Text extracted from the pages:
---
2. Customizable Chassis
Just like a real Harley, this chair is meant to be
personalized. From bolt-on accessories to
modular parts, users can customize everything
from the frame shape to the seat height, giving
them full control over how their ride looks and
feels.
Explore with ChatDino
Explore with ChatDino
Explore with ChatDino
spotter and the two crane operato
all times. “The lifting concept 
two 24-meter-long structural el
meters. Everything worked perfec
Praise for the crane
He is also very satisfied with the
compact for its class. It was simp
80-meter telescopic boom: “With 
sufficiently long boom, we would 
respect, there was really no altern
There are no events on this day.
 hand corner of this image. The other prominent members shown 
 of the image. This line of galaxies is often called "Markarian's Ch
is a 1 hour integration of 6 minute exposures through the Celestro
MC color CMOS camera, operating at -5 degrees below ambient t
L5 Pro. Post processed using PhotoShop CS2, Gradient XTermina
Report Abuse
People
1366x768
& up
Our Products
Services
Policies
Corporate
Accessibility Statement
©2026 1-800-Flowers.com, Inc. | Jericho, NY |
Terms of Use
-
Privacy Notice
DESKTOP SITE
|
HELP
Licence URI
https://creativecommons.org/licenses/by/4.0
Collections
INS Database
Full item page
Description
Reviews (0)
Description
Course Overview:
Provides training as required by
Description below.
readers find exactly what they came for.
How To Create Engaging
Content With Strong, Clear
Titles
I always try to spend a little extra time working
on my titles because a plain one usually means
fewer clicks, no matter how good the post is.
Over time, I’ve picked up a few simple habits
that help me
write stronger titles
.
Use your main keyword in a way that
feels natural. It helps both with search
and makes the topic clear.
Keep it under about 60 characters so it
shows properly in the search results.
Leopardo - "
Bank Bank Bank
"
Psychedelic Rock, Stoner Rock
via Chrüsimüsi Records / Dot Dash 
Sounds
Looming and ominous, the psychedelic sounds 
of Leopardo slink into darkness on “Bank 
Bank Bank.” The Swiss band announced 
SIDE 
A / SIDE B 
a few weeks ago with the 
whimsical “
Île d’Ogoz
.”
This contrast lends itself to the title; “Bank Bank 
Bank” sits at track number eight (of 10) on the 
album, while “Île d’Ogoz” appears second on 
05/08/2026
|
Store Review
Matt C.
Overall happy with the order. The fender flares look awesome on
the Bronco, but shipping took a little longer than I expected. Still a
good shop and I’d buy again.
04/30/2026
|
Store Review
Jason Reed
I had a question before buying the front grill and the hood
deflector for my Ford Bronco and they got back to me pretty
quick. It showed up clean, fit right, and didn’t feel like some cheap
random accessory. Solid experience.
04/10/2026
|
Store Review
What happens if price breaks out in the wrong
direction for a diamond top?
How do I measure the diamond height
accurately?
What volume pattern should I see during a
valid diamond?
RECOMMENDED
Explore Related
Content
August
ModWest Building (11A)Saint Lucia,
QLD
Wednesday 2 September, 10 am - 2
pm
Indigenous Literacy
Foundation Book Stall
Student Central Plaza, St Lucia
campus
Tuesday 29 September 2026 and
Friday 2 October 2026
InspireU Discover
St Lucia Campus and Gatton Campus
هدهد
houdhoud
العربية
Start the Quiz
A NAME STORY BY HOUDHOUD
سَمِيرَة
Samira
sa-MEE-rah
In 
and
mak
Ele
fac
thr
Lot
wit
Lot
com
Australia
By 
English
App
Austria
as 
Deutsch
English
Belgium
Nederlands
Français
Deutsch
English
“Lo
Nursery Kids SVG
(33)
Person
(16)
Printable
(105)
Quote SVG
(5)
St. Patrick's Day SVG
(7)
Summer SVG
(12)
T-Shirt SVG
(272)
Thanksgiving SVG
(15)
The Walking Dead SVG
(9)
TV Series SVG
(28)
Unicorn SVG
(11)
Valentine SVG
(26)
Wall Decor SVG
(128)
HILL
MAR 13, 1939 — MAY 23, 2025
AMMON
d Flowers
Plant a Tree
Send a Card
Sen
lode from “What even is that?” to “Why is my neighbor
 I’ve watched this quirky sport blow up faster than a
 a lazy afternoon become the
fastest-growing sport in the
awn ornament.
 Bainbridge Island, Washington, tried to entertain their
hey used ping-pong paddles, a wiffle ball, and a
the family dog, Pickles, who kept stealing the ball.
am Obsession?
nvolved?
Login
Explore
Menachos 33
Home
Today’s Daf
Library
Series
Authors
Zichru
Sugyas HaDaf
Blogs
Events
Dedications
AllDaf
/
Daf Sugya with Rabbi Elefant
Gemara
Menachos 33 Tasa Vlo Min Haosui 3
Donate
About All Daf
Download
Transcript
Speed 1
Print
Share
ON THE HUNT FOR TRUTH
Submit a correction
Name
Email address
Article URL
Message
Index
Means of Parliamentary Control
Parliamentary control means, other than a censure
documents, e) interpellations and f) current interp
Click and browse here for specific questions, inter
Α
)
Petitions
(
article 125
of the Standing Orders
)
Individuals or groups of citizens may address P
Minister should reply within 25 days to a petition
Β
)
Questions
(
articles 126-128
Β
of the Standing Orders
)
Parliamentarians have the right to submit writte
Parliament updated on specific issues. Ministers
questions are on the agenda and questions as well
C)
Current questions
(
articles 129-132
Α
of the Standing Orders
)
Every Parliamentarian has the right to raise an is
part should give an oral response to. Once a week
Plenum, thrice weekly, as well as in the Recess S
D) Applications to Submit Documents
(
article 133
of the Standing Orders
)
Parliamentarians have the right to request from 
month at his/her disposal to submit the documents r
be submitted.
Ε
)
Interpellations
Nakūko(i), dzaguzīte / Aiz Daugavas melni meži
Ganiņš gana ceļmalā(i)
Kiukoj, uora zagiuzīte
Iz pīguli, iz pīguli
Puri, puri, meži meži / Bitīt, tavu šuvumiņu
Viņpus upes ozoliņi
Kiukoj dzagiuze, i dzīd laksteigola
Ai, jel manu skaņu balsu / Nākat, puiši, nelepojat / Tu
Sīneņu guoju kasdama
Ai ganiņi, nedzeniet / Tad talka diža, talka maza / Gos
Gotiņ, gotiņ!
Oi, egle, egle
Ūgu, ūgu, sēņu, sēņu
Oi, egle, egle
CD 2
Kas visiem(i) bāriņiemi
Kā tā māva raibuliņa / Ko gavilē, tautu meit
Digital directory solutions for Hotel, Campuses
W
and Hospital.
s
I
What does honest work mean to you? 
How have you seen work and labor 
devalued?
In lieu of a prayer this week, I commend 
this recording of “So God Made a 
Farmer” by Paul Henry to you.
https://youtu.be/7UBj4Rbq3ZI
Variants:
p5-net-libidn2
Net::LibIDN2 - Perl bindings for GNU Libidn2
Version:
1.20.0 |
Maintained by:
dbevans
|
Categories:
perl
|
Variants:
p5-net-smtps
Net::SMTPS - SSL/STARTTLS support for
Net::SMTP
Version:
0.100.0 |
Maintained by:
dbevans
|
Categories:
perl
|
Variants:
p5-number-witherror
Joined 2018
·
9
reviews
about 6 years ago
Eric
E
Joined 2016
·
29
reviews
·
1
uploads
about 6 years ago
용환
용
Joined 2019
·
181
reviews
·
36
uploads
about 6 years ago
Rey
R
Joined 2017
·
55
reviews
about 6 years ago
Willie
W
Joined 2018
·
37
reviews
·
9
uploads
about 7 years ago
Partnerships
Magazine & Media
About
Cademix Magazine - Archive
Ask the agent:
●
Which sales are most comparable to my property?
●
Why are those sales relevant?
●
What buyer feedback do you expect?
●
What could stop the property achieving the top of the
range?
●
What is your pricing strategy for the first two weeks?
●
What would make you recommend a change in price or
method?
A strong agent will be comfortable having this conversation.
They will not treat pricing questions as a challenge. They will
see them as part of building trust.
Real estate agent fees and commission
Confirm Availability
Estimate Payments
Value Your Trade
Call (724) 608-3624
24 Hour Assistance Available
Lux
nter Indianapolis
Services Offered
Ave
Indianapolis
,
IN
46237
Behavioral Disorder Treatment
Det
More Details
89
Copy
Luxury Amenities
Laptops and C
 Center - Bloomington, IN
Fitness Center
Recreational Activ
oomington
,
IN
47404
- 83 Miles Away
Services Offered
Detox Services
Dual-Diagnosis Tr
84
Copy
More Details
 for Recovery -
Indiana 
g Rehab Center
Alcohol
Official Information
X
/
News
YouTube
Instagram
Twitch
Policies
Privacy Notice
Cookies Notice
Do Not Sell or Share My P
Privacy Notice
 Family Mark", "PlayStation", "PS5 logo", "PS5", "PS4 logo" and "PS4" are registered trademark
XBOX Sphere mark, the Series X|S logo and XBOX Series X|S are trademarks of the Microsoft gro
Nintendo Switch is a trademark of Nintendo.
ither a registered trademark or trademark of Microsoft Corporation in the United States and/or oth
---
ABOUT THIS TASK: Copy the lines verbatim, beginning with the first line of the text above and ending with the line that contains "Praise for the crane", including both.

RESPONSE BELOW:
2. Customizable Chassis
Just like a real Harley, this chair is meant to be
personalized. From bolt-on accessories to
modular parts, users can customize everything
from the frame shape to the seat height, giving
them full control over how their ride looks and
feels.
Explore with ChatDino
Explore with ChatDino
Explore with ChatDino
spotter and the two crane operato
all times. “The lifting concept 
two 24-meter-long structural el
meters. Everything worked perfec
Praise for the crane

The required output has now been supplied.